Prompt:
Your whole answer should be the number of lines in the material below that include the word "hand".

Records for this task:
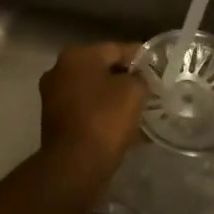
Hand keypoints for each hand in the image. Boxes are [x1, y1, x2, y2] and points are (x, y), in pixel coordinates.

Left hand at [39, 42, 147, 185]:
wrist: (75, 165)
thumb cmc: (105, 119)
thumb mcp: (134, 91)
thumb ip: (140, 77)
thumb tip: (138, 79)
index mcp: (77, 55)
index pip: (116, 48)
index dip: (140, 58)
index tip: (159, 68)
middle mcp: (60, 70)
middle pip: (102, 69)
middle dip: (126, 79)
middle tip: (151, 90)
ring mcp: (54, 95)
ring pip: (94, 91)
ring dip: (115, 98)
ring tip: (141, 110)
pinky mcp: (55, 120)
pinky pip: (86, 110)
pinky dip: (103, 114)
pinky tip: (125, 127)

The completed task:
2